> _Aim of the task_
Output the listing verbatim, leaving out every picture.

::::::::::

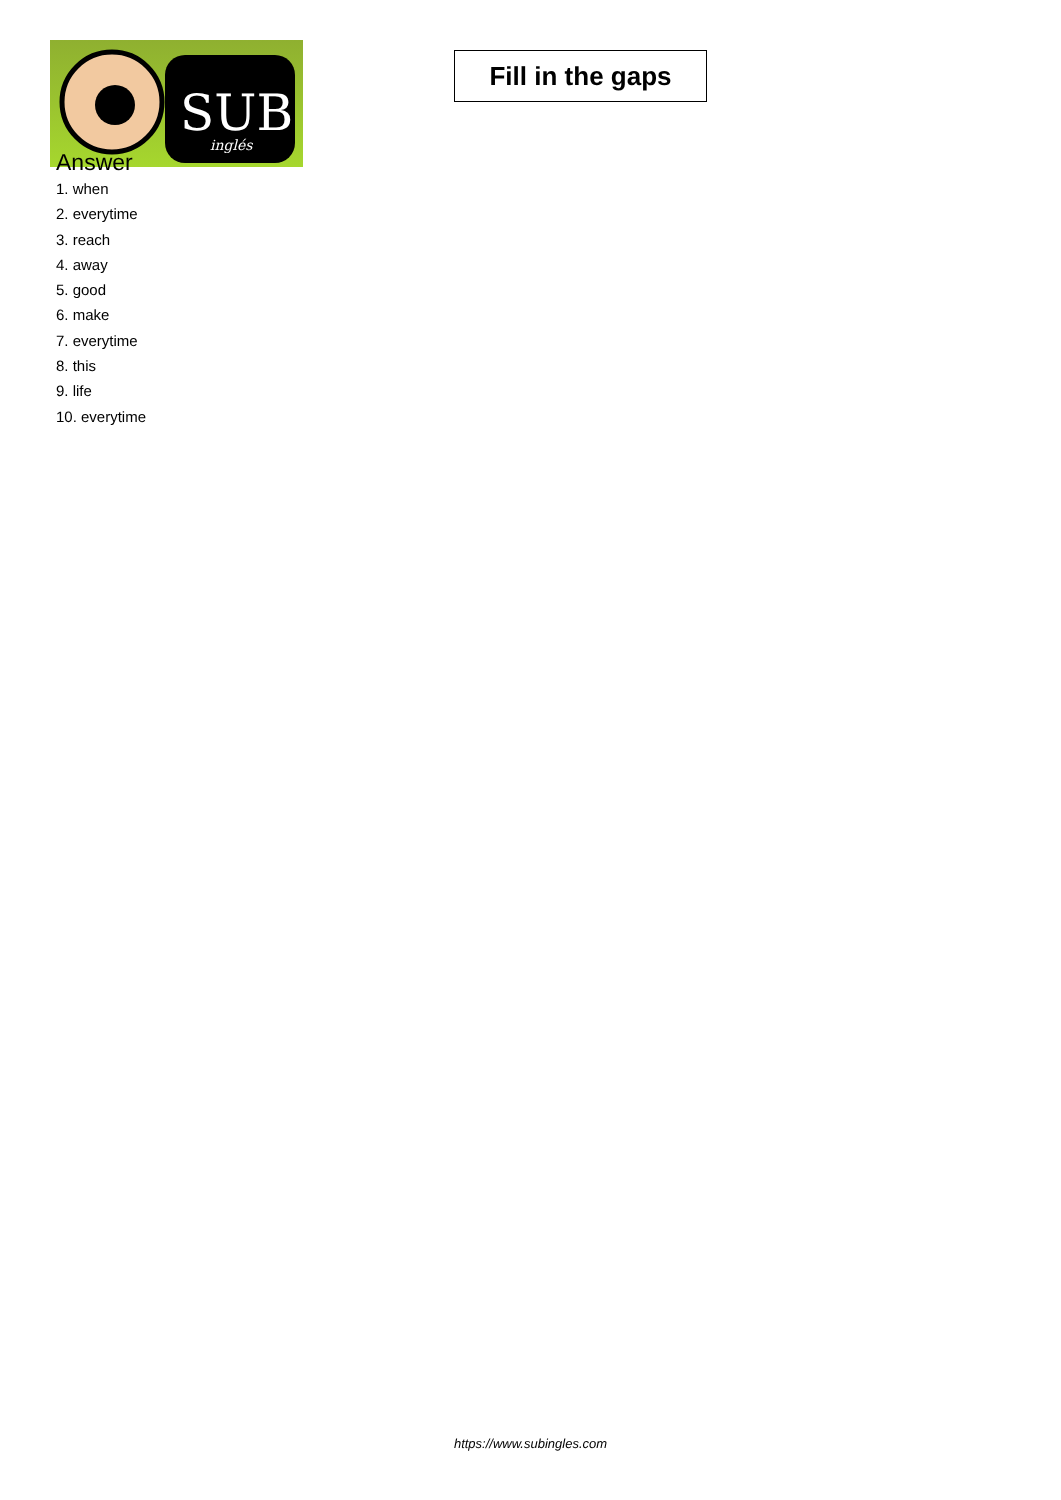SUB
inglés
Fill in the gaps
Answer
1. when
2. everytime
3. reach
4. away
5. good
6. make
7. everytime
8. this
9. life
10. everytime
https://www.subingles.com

::::::::::

> _Task output_
SUB
inglés
Fill in the gaps
Answer
1. when
2. everytime
3. reach
4. away
5. good
6. make
7. everytime
8. this
9. life
10. everytime
https://www.subingles.com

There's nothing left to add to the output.